Fraser Nelson attempts to defend the 1%. I have problems with this. He writes:
If a banker could be found to make RBS so successful that it could be sold at a £20 billion profit for the taxpayer, would they be begrudged, say, a £20 million pay-packet?
This begs the question, in the proper sense of the phrase. In practice, it is impossible to find such a banker. The belief to the contrary reflects several cognitive biases and ideological positions, such as:
- An underweighting of Hayek's scepticism about the possibility of managing complex organizations in which knowledge is inherently dispersed:
- An ignorance of the role of organizational capital. Boris Groysberg has shown (pdf) that managerial "talent" is not portable. What determines the success of a hire is not the individual's skill, but rather the match between his skill and experience and the organization's needs.

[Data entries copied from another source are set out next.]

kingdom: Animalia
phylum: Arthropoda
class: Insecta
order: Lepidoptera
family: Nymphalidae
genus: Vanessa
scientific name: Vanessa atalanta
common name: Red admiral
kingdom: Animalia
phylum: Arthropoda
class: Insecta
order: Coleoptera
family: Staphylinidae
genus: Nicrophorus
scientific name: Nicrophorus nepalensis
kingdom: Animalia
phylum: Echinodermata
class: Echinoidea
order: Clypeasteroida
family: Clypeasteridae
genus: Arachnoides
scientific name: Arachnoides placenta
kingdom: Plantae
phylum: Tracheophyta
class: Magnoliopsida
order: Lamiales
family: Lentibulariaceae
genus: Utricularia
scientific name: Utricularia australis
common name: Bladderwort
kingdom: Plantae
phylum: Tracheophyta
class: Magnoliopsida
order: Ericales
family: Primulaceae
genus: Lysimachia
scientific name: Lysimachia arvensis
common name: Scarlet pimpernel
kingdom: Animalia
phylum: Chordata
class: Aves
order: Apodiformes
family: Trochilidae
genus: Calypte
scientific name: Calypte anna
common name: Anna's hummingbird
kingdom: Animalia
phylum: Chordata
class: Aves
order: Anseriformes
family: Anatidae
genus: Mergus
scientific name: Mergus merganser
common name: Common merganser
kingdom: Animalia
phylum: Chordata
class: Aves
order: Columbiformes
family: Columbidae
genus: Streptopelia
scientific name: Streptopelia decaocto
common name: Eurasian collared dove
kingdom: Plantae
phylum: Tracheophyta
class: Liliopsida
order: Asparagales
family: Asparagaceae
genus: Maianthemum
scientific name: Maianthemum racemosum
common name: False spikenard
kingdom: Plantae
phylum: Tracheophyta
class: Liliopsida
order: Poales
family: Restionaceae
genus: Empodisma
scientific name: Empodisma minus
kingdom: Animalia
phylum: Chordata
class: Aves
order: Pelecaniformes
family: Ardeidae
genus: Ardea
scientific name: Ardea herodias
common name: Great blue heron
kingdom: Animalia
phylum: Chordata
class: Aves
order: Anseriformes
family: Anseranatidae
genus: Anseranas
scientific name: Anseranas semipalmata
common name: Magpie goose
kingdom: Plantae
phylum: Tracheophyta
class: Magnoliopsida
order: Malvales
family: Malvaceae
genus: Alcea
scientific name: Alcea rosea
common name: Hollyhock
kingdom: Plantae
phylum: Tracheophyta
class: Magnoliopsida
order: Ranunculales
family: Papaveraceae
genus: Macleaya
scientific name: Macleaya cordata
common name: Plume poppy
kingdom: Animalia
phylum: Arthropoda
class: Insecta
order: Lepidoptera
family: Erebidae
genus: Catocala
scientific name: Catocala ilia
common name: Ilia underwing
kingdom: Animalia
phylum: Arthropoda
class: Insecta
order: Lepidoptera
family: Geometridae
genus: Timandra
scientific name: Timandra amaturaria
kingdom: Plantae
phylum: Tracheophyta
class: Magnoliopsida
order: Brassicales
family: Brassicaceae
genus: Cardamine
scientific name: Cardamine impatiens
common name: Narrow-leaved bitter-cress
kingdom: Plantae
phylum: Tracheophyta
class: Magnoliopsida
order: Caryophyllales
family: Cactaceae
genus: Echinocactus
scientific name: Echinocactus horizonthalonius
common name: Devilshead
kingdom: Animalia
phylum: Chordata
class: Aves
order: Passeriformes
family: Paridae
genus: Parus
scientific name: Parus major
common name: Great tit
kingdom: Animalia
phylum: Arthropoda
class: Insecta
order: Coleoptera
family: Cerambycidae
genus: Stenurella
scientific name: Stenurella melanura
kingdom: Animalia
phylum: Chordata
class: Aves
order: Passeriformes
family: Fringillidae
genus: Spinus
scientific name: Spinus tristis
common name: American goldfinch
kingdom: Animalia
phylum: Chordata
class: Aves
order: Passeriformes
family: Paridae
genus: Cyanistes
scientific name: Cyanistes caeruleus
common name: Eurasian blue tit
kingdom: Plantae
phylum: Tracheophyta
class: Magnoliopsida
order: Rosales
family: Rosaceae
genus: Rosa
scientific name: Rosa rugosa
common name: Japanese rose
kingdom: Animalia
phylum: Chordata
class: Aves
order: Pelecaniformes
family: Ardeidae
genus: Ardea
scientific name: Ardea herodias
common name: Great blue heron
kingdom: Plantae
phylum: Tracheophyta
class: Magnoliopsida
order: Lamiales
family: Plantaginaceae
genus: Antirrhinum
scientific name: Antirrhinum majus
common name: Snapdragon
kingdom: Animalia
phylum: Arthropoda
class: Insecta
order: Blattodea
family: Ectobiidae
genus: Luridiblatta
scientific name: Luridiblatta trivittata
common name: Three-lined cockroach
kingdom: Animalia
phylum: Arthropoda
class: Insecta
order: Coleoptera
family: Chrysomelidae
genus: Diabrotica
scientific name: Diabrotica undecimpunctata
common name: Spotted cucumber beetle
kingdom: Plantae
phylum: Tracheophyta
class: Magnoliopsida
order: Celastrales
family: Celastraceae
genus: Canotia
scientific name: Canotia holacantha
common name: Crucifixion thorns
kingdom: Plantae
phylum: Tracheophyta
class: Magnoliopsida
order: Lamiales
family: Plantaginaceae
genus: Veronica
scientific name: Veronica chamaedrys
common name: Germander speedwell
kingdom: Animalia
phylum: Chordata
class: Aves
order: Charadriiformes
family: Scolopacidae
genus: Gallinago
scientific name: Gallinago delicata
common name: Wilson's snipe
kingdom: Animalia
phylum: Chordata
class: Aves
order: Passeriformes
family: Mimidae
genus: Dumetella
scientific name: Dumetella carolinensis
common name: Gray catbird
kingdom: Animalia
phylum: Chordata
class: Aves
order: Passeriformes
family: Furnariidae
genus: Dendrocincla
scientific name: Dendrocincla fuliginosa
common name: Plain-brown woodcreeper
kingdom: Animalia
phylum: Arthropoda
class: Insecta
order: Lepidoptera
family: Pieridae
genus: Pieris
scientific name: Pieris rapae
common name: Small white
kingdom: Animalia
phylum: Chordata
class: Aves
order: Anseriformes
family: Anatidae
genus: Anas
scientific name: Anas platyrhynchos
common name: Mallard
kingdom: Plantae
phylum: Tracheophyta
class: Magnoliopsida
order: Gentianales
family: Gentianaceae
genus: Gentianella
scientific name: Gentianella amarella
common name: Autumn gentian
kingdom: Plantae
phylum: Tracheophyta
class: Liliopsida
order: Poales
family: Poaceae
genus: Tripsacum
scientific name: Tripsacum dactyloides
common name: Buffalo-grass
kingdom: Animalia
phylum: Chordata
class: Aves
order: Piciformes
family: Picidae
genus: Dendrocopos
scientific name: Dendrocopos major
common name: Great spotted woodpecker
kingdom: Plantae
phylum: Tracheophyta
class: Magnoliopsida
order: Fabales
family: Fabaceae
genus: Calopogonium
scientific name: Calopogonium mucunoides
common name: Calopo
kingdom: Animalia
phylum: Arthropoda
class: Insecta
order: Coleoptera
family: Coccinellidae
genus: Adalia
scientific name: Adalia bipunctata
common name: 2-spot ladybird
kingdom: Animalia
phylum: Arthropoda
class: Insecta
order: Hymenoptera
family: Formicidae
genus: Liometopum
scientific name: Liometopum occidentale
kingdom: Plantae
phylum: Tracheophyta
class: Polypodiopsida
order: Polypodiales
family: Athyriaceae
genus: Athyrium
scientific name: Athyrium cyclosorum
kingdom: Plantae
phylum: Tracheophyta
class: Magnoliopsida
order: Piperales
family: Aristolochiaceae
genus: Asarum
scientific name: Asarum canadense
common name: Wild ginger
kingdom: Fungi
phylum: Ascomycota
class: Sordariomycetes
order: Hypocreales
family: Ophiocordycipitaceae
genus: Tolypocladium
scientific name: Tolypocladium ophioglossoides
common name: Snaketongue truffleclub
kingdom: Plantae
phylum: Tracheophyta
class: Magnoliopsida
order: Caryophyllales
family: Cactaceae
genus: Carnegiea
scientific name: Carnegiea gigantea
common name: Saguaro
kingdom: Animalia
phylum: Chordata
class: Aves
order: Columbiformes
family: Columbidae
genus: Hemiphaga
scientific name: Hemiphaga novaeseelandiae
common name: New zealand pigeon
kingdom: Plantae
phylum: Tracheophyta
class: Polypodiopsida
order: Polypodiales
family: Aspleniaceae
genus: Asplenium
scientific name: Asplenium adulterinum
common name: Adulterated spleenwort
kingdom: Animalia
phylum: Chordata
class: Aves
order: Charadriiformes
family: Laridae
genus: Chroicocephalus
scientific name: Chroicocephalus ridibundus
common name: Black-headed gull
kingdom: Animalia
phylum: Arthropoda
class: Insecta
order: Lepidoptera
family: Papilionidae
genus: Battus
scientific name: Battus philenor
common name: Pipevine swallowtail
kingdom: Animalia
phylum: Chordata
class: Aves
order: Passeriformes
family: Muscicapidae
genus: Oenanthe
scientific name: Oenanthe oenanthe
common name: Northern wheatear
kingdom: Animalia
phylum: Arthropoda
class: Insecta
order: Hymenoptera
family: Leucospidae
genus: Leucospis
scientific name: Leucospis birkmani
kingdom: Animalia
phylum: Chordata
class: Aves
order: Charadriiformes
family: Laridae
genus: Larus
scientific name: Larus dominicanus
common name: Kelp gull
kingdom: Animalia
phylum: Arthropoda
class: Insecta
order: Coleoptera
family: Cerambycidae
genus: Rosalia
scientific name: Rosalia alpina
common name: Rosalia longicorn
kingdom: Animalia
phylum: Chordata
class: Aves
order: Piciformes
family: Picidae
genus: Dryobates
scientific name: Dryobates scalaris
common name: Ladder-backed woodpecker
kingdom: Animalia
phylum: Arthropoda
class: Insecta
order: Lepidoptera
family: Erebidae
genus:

- An underweighting of environmental factors, one of which is luck. For example, the best hope of RBS's share price rising is that not so much that good management turns the company around but rather that investors become more risk-tolerant and the risk of a financial crisis recedes, so that its share price rises. This point widens. The market can occasionally sustain poorly-run companies, at leat for long enough for their CEOs to take out millions.
In this sense, demand for managers - and hence their pay - is inflated by the fundamental attribution error and pot hoc ergo propter hoc fallacy which combine to create a faith in "strong leaders" who can transform organizations. And as padeophile priests know, if people have faith in you, you can get away with anything. Bosses can therefore extort millions for mediocre or even disastrous performance.
Fraser's question-begging continues:
Had Fred Goodwin’s mania at RBS been spotted earlier and he had been paid £2 million to go quietly, it would have been money well spent.
But it wasn't spotted. And there's a reason why it wasn't. Management skill is not like sporting or musical skill; it cannot be observed directly by outsiders. We have therefore a problem of asymmetric information. This too gives bosses power, especially as it is combined with the aforementioned biases. And money flows to power.
The market for managers, therefore, is one that's rigged by ideology and information failure.
But does this matter? After all, the market sometimes rewards mediocre musicians or writers so why should we worry if it rewards bad bosses?
One reason is that bosses don't just get money but power, as politicians and the media defer to them. Another reason is that faith in leaders has an enervating effect. If we're looking to leaders (in business or politics), we are apt to lose the ability to take control of our own affairs; this is the converse of Tocqueville's point, that the virtue of democracy is that it "spreads throughout the body social a restless activity, superabundant force, and energy never found elsewhere."
Now, you might think I'm making leftist points here. I'm not sure. For one thing, New Labour was cringeingly deferential towards bosses. And for another, many rightists should, in principle, support what I say. Hayekians should be sceptical of central organization; no rightist should support market failures; and boss culture militates against good Thatcherite virtues of self-reliance. Why then, should the right be so supportive of bosses? It surely can't be because they simply want to defend inequality, can it?
Another thing: I wish Fraser wouldn't repeat that silly trope about to the top 1% paying so much income tax. If inequality is high enough, the rich can pay a disproportionate amount of tax even if the tax system is regressive.